Rating: 6 out of 10
Caitlin and Ingrid have been best friends forever–the kind of best friends who are joined at the hip, tell each other all their secrets, and sort of live in their own little world.
After Ingrid’s unexpected suicide, Caitlin is left drifting. When school starts, she has no drive for anything, not even her photography class, which used to be her favorite period in school. What’s worse, her photography teacher, Ms. Delani, who used to encourage Caitlin immensely in her artistic efforts, seems completely uninterested in anything Caitlin feels or has to say about the aftermath of Ingrid’s death.
Hold Still chronicles Caitlin’s reemergence over the school year. Slowly she comes out of her shell thanks to Dylan, a transfer student who is the first openly lesbian girl at Caitlin’s small town high school, and by reading Ingrid’s journal.
Ingrid’s journal, apparently purposefully left behind in Caitlin’s room, chronicles her descent into depression, problems with her medication, her heartbreak over boys, and her unwillingness to let anyone know how sad she was truly feeling.
I thought LaCour did a fairly good job creating a narrative around the issue of teenage suicide, and Caitlin’s reactions and her recovery seemed realistic and was paced well. I liked the pages of Ingrid’s journal placed throughout the novel, and the ending was good.

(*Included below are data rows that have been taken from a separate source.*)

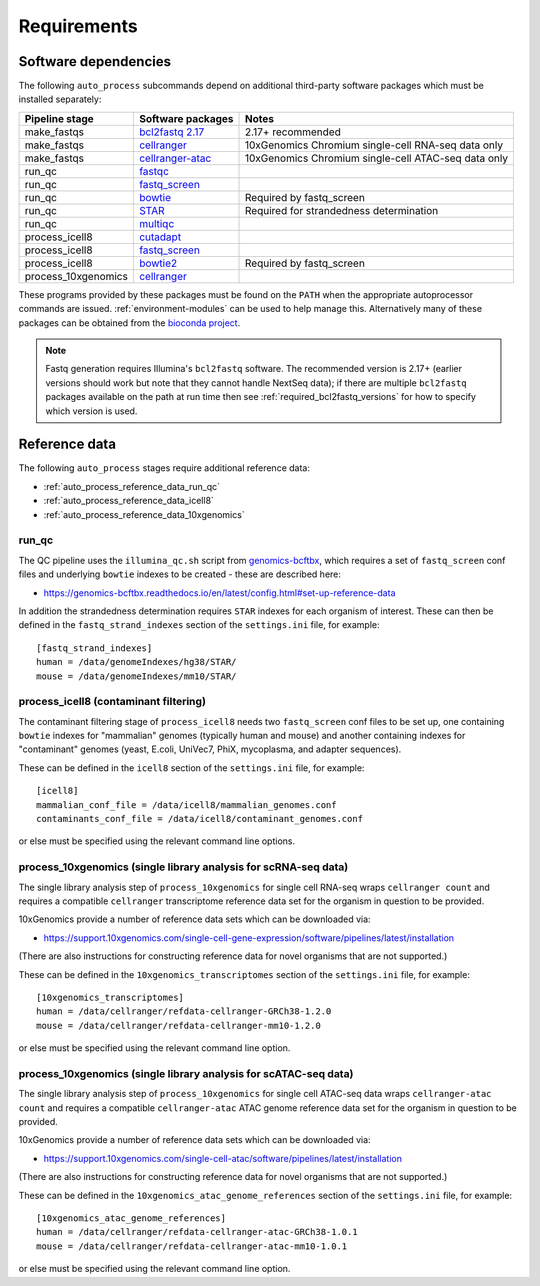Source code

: ============
Requirements
============

.. _software_dependencies:

*********************
Software dependencies
*********************

The following ``auto_process`` subcommands depend on additional
third-party software packages which must be installed separately:

=================== ================== ===================
Pipeline stage      Software packages  Notes
=================== ================== ===================
make_fastqs         `bcl2fastq 2.17`_  2.17+ recommended
make_fastqs         `cellranger`_      10xGenomics Chromium single-cell RNA-seq data only
make_fastqs         `cellranger-atac`_ 10xGenomics Chromium single-cell ATAC-seq data only
run_qc              `fastqc`_
run_qc              `fastq_screen`_
run_qc              `bowtie`_          Required by fastq_screen
run_qc              `STAR`_            Required for strandedness determination
run_qc              `multiqc`_
process_icell8      `cutadapt`_
process_icell8      `fastq_screen`_
process_icell8      `bowtie2`_         Required by fastq_screen
process_10xgenomics `cellranger`_
=================== ================== ===================

.. _bcl2fastq 2.17: https://support.illumina.com/downloads/bcl2fastq-conversion-software-v217.html
.. _bcl2fastq1.8.4: http://support.illumina.com/downloads/bcl2fastq_conversion_software_184.html
.. _cellranger: https://support.10xgenomics.com/single-cell-gene-expression/software/pipelines/latest/what-is-cell-ranger
.. _cellranger-atac: https://support.10xgenomics.com/single-cell-atac/software/pipelines/latest/what-is-cell-ranger-atac
.. _fastqc:  http://www.bioinformatics.babraham.ac.uk/projects/fastqc/
.. _fastq_screen: http://www.bioinformatics.babraham.ac.uk/projects/fastq_screen/
.. _bowtie: http://bowtie-bio.sourceforge.net/index.shtml
.. _bowtie2: http://bowtie-bio.sourceforge.net/bowtie2/index.shtml
.. _STAR: https://github.com/alexdobin/STAR
.. _multiqc: http://multiqc.info/
.. _cutadapt: http://cutadapt.readthedocs.io

These programs provided by these packages must be found on the
``PATH`` when the appropriate autoprocessor commands are issued.
:ref:`environment-modules` can be used to help manage this.
Alternatively many of these packages can be obtained from the
`bioconda project <https://bioconda.github.io/>`_.

..  note::

    Fastq generation requires Illumina's ``bcl2fastq`` software.
    The recommended version is 2.17+ (earlier versions should work
    but note that they cannot handle NextSeq data); if there are
    multiple ``bcl2fastq`` packages available on the path at run
    time then see :ref:`required_bcl2fastq_versions` for how to
    specify which version is used.

.. _reference_data:

**************
Reference data
**************

The following ``auto_process`` stages require additional reference
data:

* :ref:`auto_process_reference_data_run_qc`
* :ref:`auto_process_reference_data_icell8`
* :ref:`auto_process_reference_data_10xgenomics`
  
.. _auto_process_reference_data_run_qc:

------
run_qc
------

The QC pipeline uses the ``illumina_qc.sh`` script from
`genomics-bcftbx <https://genomics-bcftbx.readthedocs.io/>`_,
which requires a set of ``fastq_screen`` conf files and
underlying ``bowtie`` indexes to be created - these are
described here:

* https://genomics-bcftbx.readthedocs.io/en/latest/config.html#set-up-reference-data

In addition the strandedness determination requires ``STAR``
indexes for each organism of interest. These can then be
defined in the ``fastq_strand_indexes`` section of the
``settings.ini`` file, for example::

  [fastq_strand_indexes]
  human = /data/genomeIndexes/hg38/STAR/
  mouse = /data/genomeIndexes/mm10/STAR/
  
.. _auto_process_reference_data_icell8:

--------------------------------------
process_icell8 (contaminant filtering)
--------------------------------------

The contaminant filtering stage of ``process_icell8`` needs
two ``fastq_screen`` conf files to be set up, one containing
``bowtie`` indexes for "mammalian" genomes (typically human
and mouse) and another containing indexes for "contaminant"
genomes (yeast, E.coli, UniVec7, PhiX, mycoplasma, and
adapter sequences).

These can be defined in the ``icell8`` section of the
``settings.ini`` file, for example::

  [icell8]
  mammalian_conf_file = /data/icell8/mammalian_genomes.conf
  contaminants_conf_file = /data/icell8/contaminant_genomes.conf

or else must be specified using the relevant command line
options.
  
.. _auto_process_reference_data_10xgenomics:

----------------------------------------------------------------
process_10xgenomics (single library analysis for scRNA-seq data)
----------------------------------------------------------------

The single library analysis step of ``process_10xgenomics`` for
single cell RNA-seq wraps ``cellranger count`` and requires a
compatible ``cellranger`` transcriptome reference data set for the
organism in question to be provided.

10xGenomics provide a number of reference data sets which can
be downloaded via:

* https://support.10xgenomics.com/single-cell-gene-expression/software/pipelines/latest/installation

(There are also instructions for constructing reference data
for novel organisms that are not supported.)

These can be defined in the ``10xgenomics_transcriptomes``
section of the ``settings.ini`` file, for example::

  [10xgenomics_transcriptomes]
  human = /data/cellranger/refdata-cellranger-GRCh38-1.2.0
  mouse = /data/cellranger/refdata-cellranger-mm10-1.2.0

or else must be specified using the relevant command line
option.

.. _auto_process_reference_data_10xgenomics_atac:

-----------------------------------------------------------------
process_10xgenomics (single library analysis for scATAC-seq data)
-----------------------------------------------------------------

The single library analysis step of ``process_10xgenomics`` for
single cell ATAC-seq data wraps ``cellranger-atac count`` and
requires a compatible ``cellranger-atac`` ATAC genome reference
data set for the organism in question to be provided.

10xGenomics provide a number of reference data sets which can
be downloaded via:

* https://support.10xgenomics.com/single-cell-atac/software/pipelines/latest/installation

(There are also instructions for constructing reference data
for novel organisms that are not supported.)

These can be defined in the ``10xgenomics_atac_genome_references``
section of the ``settings.ini`` file, for example::

  [10xgenomics_atac_genome_references]
  human = /data/cellranger/refdata-cellranger-atac-GRCh38-1.0.1
  mouse = /data/cellranger/refdata-cellranger-atac-mm10-1.0.1

or else must be specified using the relevant command line
option.
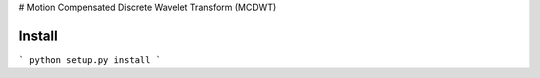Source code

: # Motion Compensated Discrete Wavelet Transform (MCDWT)

-------
Install
-------

```
python setup.py install
```
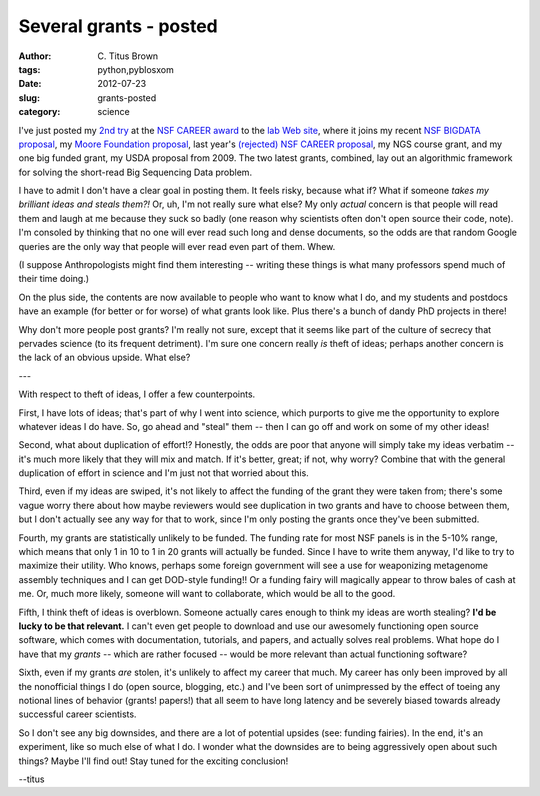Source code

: Several grants - posted
#######################

:author: C\. Titus Brown
:tags: python,pyblosxom
:date: 2012-07-23
:slug: grants-posted
:category: science

I've just posted my `2nd try <http://ged.msu.edu/downloads/2012-career-nsf-final.pdf>`__ at the `NSF CAREER award
<http://www.nsf.gov/pubs/2011/nsf11690/nsf11690.htm>`__ to the `lab
Web site <http://ged.msu.edu/interests.html>`__, where it joins my
recent `NSF BIGDATA proposal <http://ged.msu.edu/downloads/2012-bigdata-nsf.pdf>`__, my `Moore Foundation proposal <http://ged.msu.edu/downloads/2012-moorefund.pdf>`__, last year's
`(rejected) NSF CAREER proposal <http://ged.msu.edu/downloads/2011-nsf-career.pdf>`__, my NGS course grant, and my one big funded grant, my USDA proposal from
2009.  The two latest grants, combined, lay out an algorithmic
framework for solving the short-read Big Sequencing Data problem.

I have to admit I don't have a clear goal in posting them.  It feels
risky, because what if?  What if someone *takes my brilliant ideas and
steals them?!* Or, uh, I'm not really sure what else?  My
only *actual* concern is that people will read them and laugh at me
because they suck so badly (one reason why scientists often don't open source
their code, note).  I'm consoled by thinking that no one will
ever read such long and dense documents, so the odds are that random
Google queries are the only way that people will ever read even part of them.
Whew.

(I suppose Anthropologists might find them interesting -- writing these
things is what many professors spend much of their time doing.)

On the plus side, the contents are now available to people who want to
know what I do, and my students and postdocs have an example (for
better or for worse) of what grants look like.  Plus there's a bunch
of dandy PhD projects in there!

Why don't more people post grants?  I'm really not sure, except that it
seems like part of the culture of secrecy that pervades science (to its
frequent detriment).  I'm sure one concern really *is* theft of ideas;
perhaps another concern is the lack of an obvious upside.  What else?

---

With respect to theft of ideas, I offer a few counterpoints.

First, I have lots of ideas; that's part of why I went into science,
which purports to give me the opportunity to explore whatever ideas I
do have.  So, go ahead and "steal" them -- then I can go off and work
on some of my other ideas!

Second, what about duplication of effort!?  Honestly, the odds are
poor that anyone will simply take my ideas verbatim -- it's much more
likely that they will mix and match.  If it's better, great; if not,
why worry?  Combine that with the general
duplication of effort in science and I'm just not that worried about
this.

Third, even if my ideas are swiped, it's not likely to affect the
funding of the grant they were taken from; there's some vague worry
there about how maybe reviewers would see duplication in two grants and
have to choose between them, but I don't actually see any way for that
to work, since I'm only posting the grants once they've been
submitted.

Fourth, my grants are statistically unlikely to be funded.  The
funding rate for most NSF panels is in the 5-10% range, which means
that only 1 in 10 to 1 in 20 grants will actually be funded.  Since I
have to write them anyway, I'd like to try to maximize their utility.
Who knows, perhaps some foreign government will see a use for
weaponizing metagenome assembly techniques and I can get DOD-style
funding!! 
Or a funding fairy will magically appear to throw bales of cash
at me.  Or, much more likely, someone will want to collaborate, which
would be all to the good.

Fifth, I think theft of ideas is overblown.  Someone actually cares
enough to think my ideas are worth stealing? **I'd be lucky to be that
relevant.** I can't even get people to download and use our awesomely
functioning open source software, which comes with documentation,
tutorials, and papers, and actually solves real problems.  What hope
do I have that my *grants* -- which are rather focused -- would be
more relevant than actual functioning software?

Sixth, even if my grants *are* stolen, it's unlikely to affect my
career that much.  My career has only been improved by all the
nonofficial things I do (open source, blogging, etc.) and I've been
sort of unimpressed by the effect of toeing any notional lines of
behavior (grants! papers!) that all seem to have long latency and be
severely biased towards already successful career scientists.

So I don't see any big downsides, and there are a lot of potential
upsides (see: funding fairies).  In the end, it's an experiment, like
so much else of what I do.  I wonder what the downsides are to being
aggressively open about such things?  Maybe I'll find out!  Stay tuned
for the exciting conclusion!

--titus
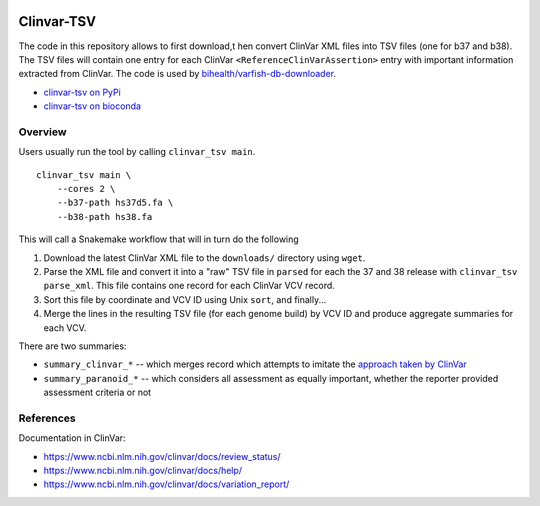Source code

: .. image:: https://coveralls.io/repos/github/bihealth/clinvar-tsv/badge.svg?branch=main
   :target: https://coveralls.io/github/bihealth/clinvar-tsv?branch=main

===========
Clinvar-TSV
===========

The code in this repository allows to first download,t hen convert ClinVar XML files into TSV files (one for b37 and b38).
The TSV files will contain one entry for each ClinVar ``<ReferenceClinVarAssertion>`` entry with important information extracted from ClinVar.
The code is used by `bihealth/varfish-db-downloader <https://github.com/bihealth/varfish-db-downloader/>`_.

- `clinvar-tsv on PyPi <https://pypi.org/project/clinvar-tsv/>`__
- `clinvar-tsv on bioconda <http://bioconda.github.io/recipes/clinvar-tsv/README.html>`__

--------
Overview
--------

Users usually run the tool by calling ``clinvar_tsv main``.

::

    clinvar_tsv main \
        --cores 2 \
        --b37-path hs37d5.fa \
        --b38-path hs38.fa

This will call a Snakemake workflow that will in turn do the following

1. Download the latest ClinVar XML file to the ``downloads/`` directory using ``wget``.
2. Parse the XML file and convert it into a "raw" TSV file in ``parsed`` for each the 37 and 38 release with ``clinvar_tsv parse_xml``.
   This file contains one record for each ClinVar VCV record.
3. Sort this file by coordinate and VCV ID using Unix ``sort``, and finally...
4. Merge the lines in the resulting TSV file (for each genome build) by VCV ID and produce aggregate summaries for each VCV.

There are two summaries:

- ``summary_clinvar_*`` -- which merges record which attempts to imitate the `approach taken by ClinVar <https://www.ncbi.nlm.nih.gov/clinvar/docs/review_status/>`__
- ``summary_paranoid_*`` -- which considers all assessment as equally important, whether the reporter provided assessment criteria or not

----------
References
----------

Documentation in ClinVar:

- https://www.ncbi.nlm.nih.gov/clinvar/docs/review_status/
- https://www.ncbi.nlm.nih.gov/clinvar/docs/help/
- https://www.ncbi.nlm.nih.gov/clinvar/docs/variation_report/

I didn’t think the relationship between Caitiln and her photography teacher Ms. Delani was at all realistic–and whenever Ms. Delani spoke her dialogue sounded like it had been straight lifted out of an art criticism review or a teaching manual. She wasn’t real to me, and didn’t make as much of an impact as I feel the author tried to have her be.
I know this novel is aimed towards younger (middle school) readers but it still seemed a little simplistic to me at times. It didn’t really engage me all that well, hence the lower rating and why it took me so long to finish.